(Items from a data source)
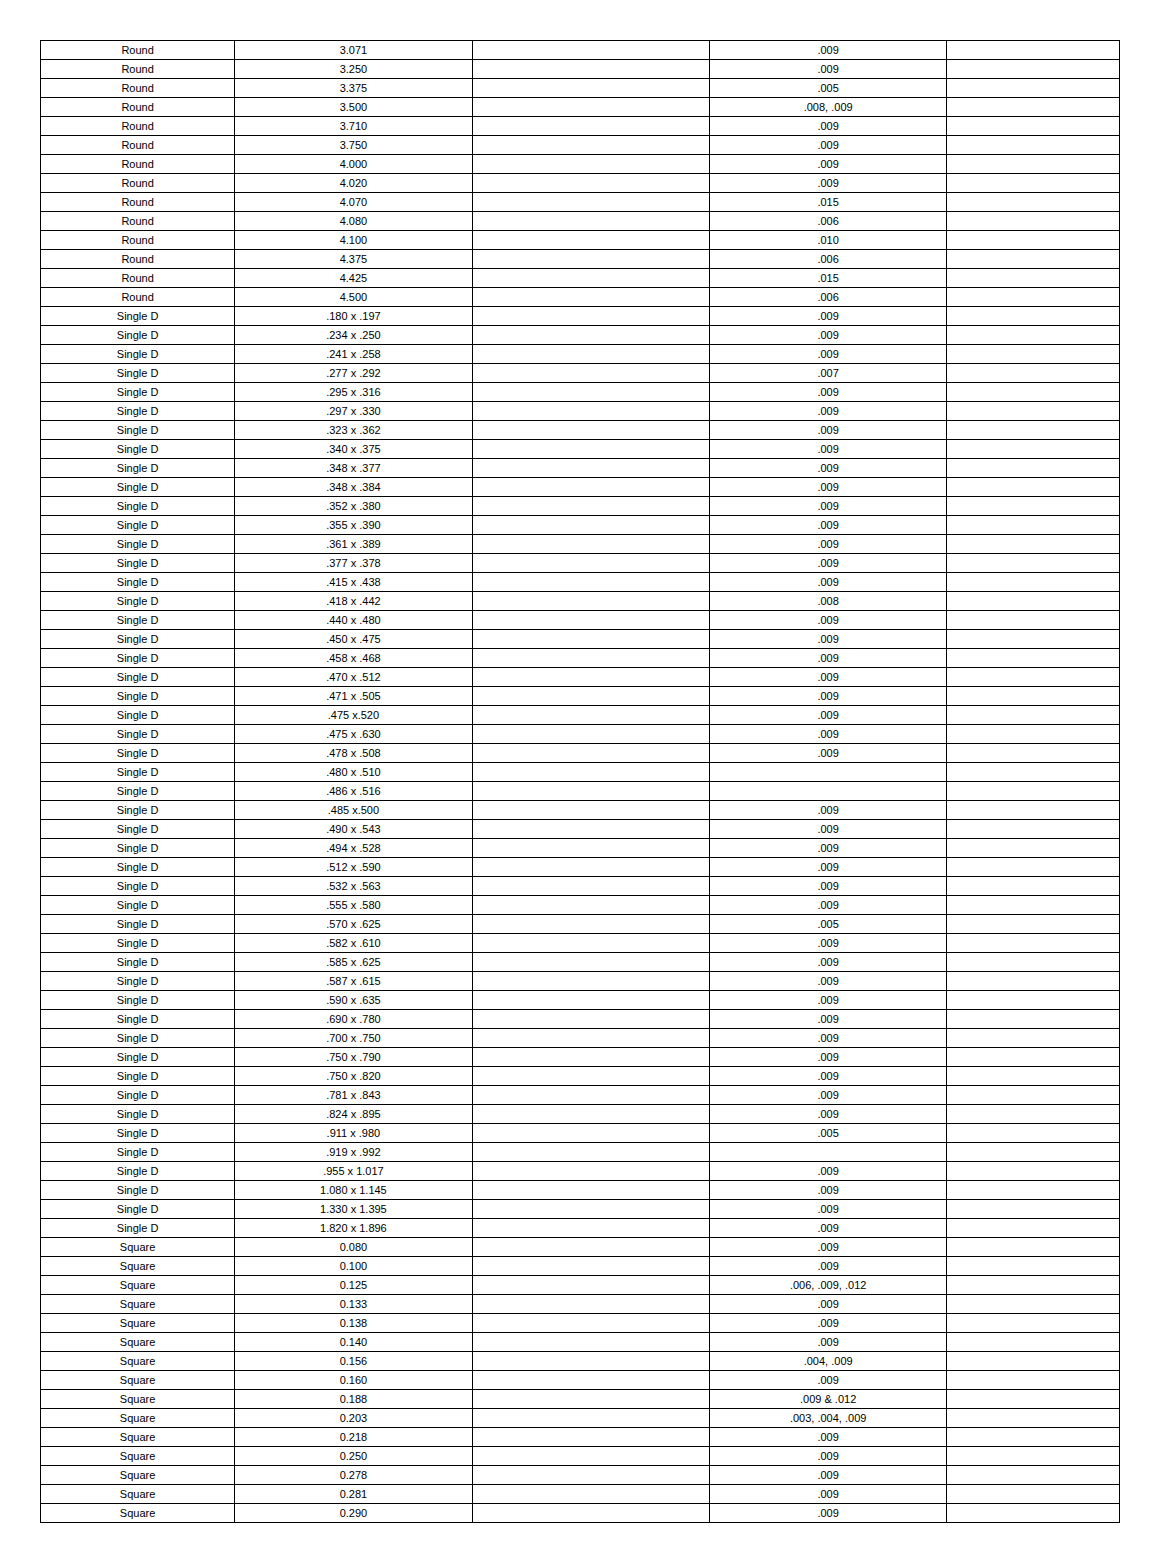| Round | 3.071 | | .009 | |
| Round | 3.250 | | .009 | |
| Round | 3.375 | | .005 | |
| Round | 3.500 | | .008, .009 | |
| Round | 3.710 | | .009 | |
| Round | 3.750 | | .009 | |
| Round | 4.000 | | .009 | |
| Round | 4.020 | | .009 | |
| Round | 4.070 | | .015 | |
| Round | 4.080 | | .006 | |
| Round | 4.100 | | .010 | |
| Round | 4.375 | | .006 | |
| Round | 4.425 | | .015 | |
| Round | 4.500 | | .006 | |
| Single D | .180 x .197 | | .009 | |
| Single D | .234 x .250 | | .009 | |
| Single D | .241 x .258 | | .009 | |
| Single D | .277 x .292 | | .007 | |
| Single D | .295 x .316 | | .009 | |
| Single D | .297 x .330 | | .009 | |
| Single D | .323 x .362 | | .009 | |
| Single D | .340 x .375 | | .009 | |
| Single D | .348 x .377 | | .009 | |
| Single D | .348 x .384 | | .009 | |
| Single D | .352 x .380 | | .009 | |
| Single D | .355 x .390 | | .009 | |
| Single D | .361 x .389 | | .009 | |
| Single D | .377 x .378 | | .009 | |
| Single D | .415 x .438 | | .009 | |
| Single D | .418 x .442 | | .008 | |
| Single D | .440 x .480 | | .009 | |
| Single D | .450 x .475 | | .009 | |
| Single D | .458 x .468 | | .009 | |
| Single D | .470 x .512 | | .009 | |
| Single D | .471 x .505 | | .009 | |
| Single D | .475 x.520 | | .009 | |
| Single D | .475 x .630 | | .009 | |
| Single D | .478 x .508 | | .009 | |
| Single D | .480 x .510 | | | |
| Single D | .486 x .516 | | | |
| Single D | .485 x.500 | | .009 | |
| Single D | .490 x .543 | | .009 | |
| Single D | .494 x .528 | | .009 | |
| Single D | .512 x .590 | | .009 | |
| Single D | .532 x .563 | | .009 | |
| Single D | .555 x .580 | | .009 | |
| Single D | .570 x .625 | | .005 | |
| Single D | .582 x .610 | | .009 | |
| Single D | .585 x .625 | | .009 | |
| Single D | .587 x .615 | | .009 | |
| Single D | .590 x .635 | | .009 | |
| Single D | .690 x .780 | | .009 | |
| Single D | .700 x .750 | | .009 | |
| Single D | .750 x .790 | | .009 | |
| Single D | .750 x .820 | | .009 | |
| Single D | .781 x .843 | | .009 | |
| Single D | .824 x .895 | | .009 | |
| Single D | .911 x .980 | | .005 | |
| Single D | .919 x .992 | | | |
| Single D | .955 x 1.017 | | .009 | |
| Single D | 1.080 x 1.145 | | .009 | |
| Single D | 1.330 x 1.395 | | .009 | |
| Single D | 1.820 x 1.896 | | .009 | |
| Square | 0.080 | | .009 | |
| Square | 0.100 | | .009 | |
| Square | 0.125 | | .006, .009, .012 | |
| Square | 0.133 | | .009 | |
| Square | 0.138 | | .009 | |
| Square | 0.140 | | .009 | |
| Square | 0.156 | | .004, .009 | |
| Square | 0.160 | | .009 | |
| Square | 0.188 | | .009 & .012 | |
| Square | 0.203 | | .003, .004, .009 | |
| Square | 0.218 | | .009 | |
| Square | 0.250 | | .009 | |
| Square | 0.278 | | .009 | |
| Square | 0.281 | | .009 | |
| Square | 0.290 | | .009 | |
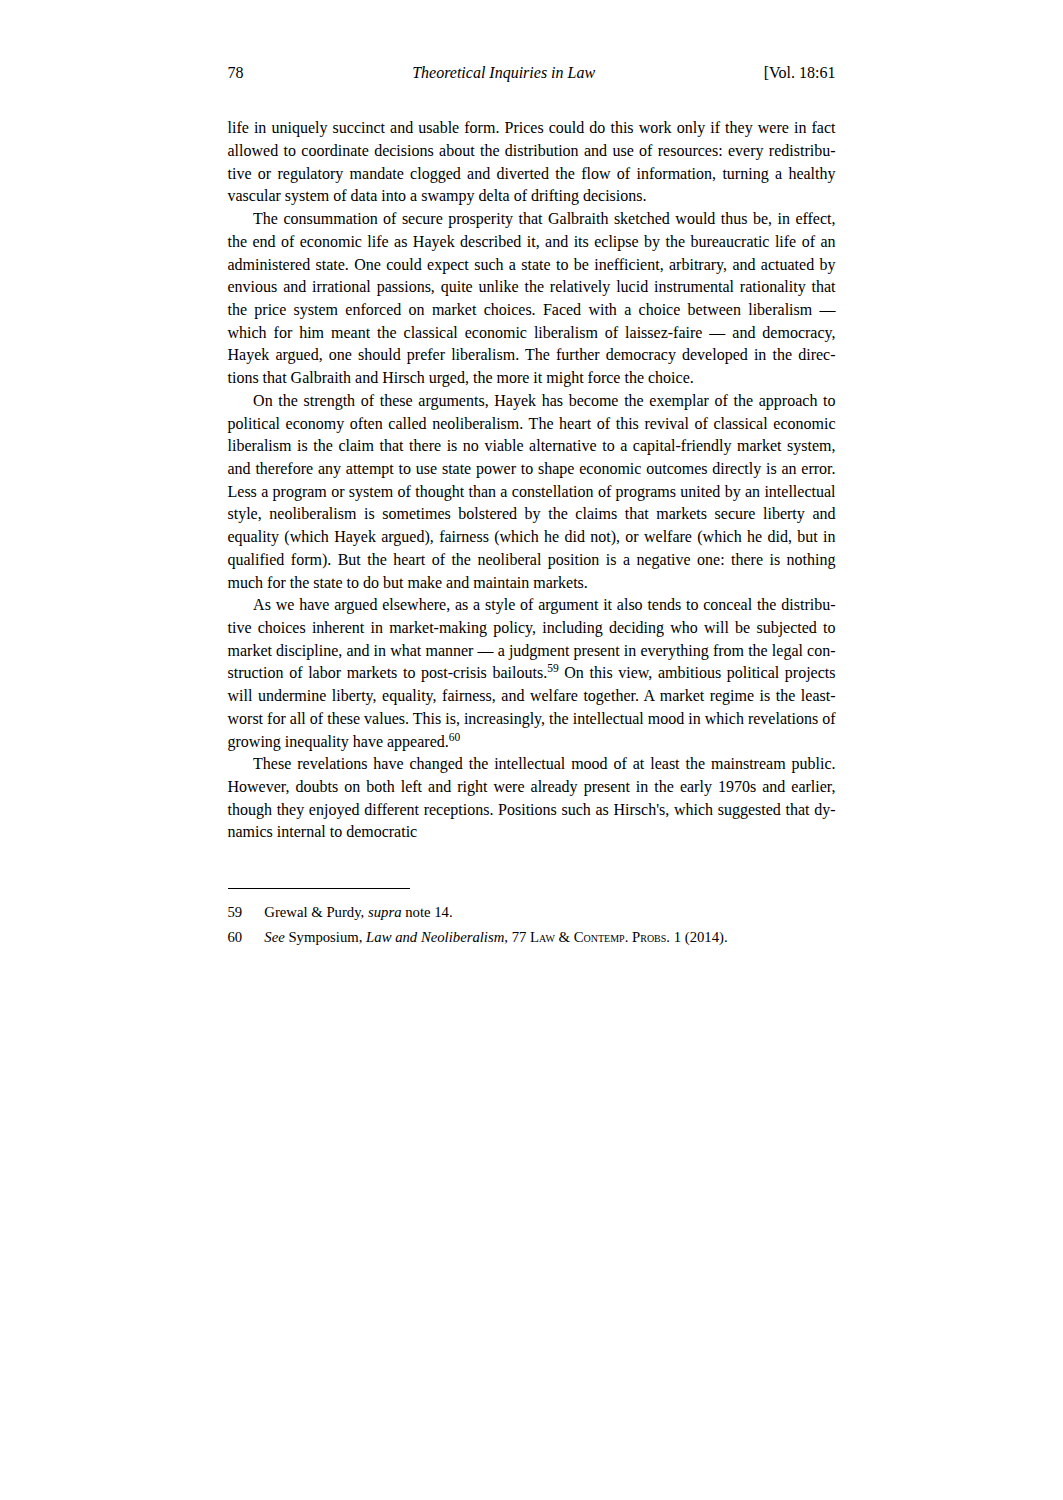78 Theoretical Inquiries in Law [Vol. 18:61
life in uniquely succinct and usable form. Prices could do this work only if they were in fact allowed to coordinate decisions about the distribution and use of resources: every redistributive or regulatory mandate clogged and diverted the flow of information, turning a healthy vascular system of data into a swampy delta of drifting decisions.
The consummation of secure prosperity that Galbraith sketched would thus be, in effect, the end of economic life as Hayek described it, and its eclipse by the bureaucratic life of an administered state. One could expect such a state to be inefficient, arbitrary, and actuated by envious and irrational passions, quite unlike the relatively lucid instrumental rationality that the price system enforced on market choices. Faced with a choice between liberalism — which for him meant the classical economic liberalism of laissez-faire — and democracy, Hayek argued, one should prefer liberalism. The further democracy developed in the directions that Galbraith and Hirsch urged, the more it might force the choice.
On the strength of these arguments, Hayek has become the exemplar of the approach to political economy often called neoliberalism. The heart of this revival of classical economic liberalism is the claim that there is no viable alternative to a capital-friendly market system, and therefore any attempt to use state power to shape economic outcomes directly is an error. Less a program or system of thought than a constellation of programs united by an intellectual style, neoliberalism is sometimes bolstered by the claims that markets secure liberty and equality (which Hayek argued), fairness (which he did not), or welfare (which he did, but in qualified form). But the heart of the neoliberal position is a negative one: there is nothing much for the state to do but make and maintain markets.
As we have argued elsewhere, as a style of argument it also tends to conceal the distributive choices inherent in market-making policy, including deciding who will be subjected to market discipline, and in what manner — a judgment present in everything from the legal construction of labor markets to post-crisis bailouts.59 On this view, ambitious political projects will undermine liberty, equality, fairness, and welfare together. A market regime is the least-worst for all of these values. This is, increasingly, the intellectual mood in which revelations of growing inequality have appeared.60
These revelations have changed the intellectual mood of at least the mainstream public. However, doubts on both left and right were already present in the early 1970s and earlier, though they enjoyed different receptions. Positions such as Hirsch's, which suggested that dynamics internal to democratic
59 Grewal & Purdy, supra note 14.
60 See Symposium, Law and Neoliberalism, 77 Law & Contemp. Probs. 1 (2014).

— ABOUT THIS EXERCISE —
The answer must be the part of the records that opens with the line containing "x .843 | | .009 | |" and closes with the line containing "The consummation of", reproduced exactly, with no pictures.

— RESULT FOR THIS TASK —
| Single D | .781 x .843 | | .009 | |
| Single D | .824 x .895 | | .009 | |
| Single D | .911 x .980 | | .005 | |
| Single D | .919 x .992 | | | |
| Single D | .955 x 1.017 | | .009 | |
| Single D | 1.080 x 1.145 | | .009 | |
| Single D | 1.330 x 1.395 | | .009 | |
| Single D | 1.820 x 1.896 | | .009 | |
| Square | 0.080 | | .009 | |
| Square | 0.100 | | .009 | |
| Square | 0.125 | | .006, .009, .012 | |
| Square | 0.133 | | .009 | |
| Square | 0.138 | | .009 | |
| Square | 0.140 | | .009 | |
| Square | 0.156 | | .004, .009 | |
| Square | 0.160 | | .009 | |
| Square | 0.188 | | .009 & .012 | |
| Square | 0.203 | | .003, .004, .009 | |
| Square | 0.218 | | .009 | |
| Square | 0.250 | | .009 | |
| Square | 0.278 | | .009 | |
| Square | 0.281 | | .009 | |
| Square | 0.290 | | .009 | |
78 Theoretical Inquiries in Law [Vol. 18:61
life in uniquely succinct and usable form. Prices could do this work only if they were in fact allowed to coordinate decisions about the distribution and use of resources: every redistributive or regulatory mandate clogged and diverted the flow of information, turning a healthy vascular system of data into a swampy delta of drifting decisions.
The consummation of secure prosperity that Galbraith sketched would thus be, in effect, the end of economic life as Hayek described it, and its eclipse by the bureaucratic life of an administered state. One could expect such a state to be inefficient, arbitrary, and actuated by envious and irrational passions, quite unlike the relatively lucid instrumental rationality that the price system enforced on market choices. Faced with a choice between liberalism — which for him meant the classical economic liberalism of laissez-faire — and democracy, Hayek argued, one should prefer liberalism. The further democracy developed in the directions that Galbraith and Hirsch urged, the more it might force the choice.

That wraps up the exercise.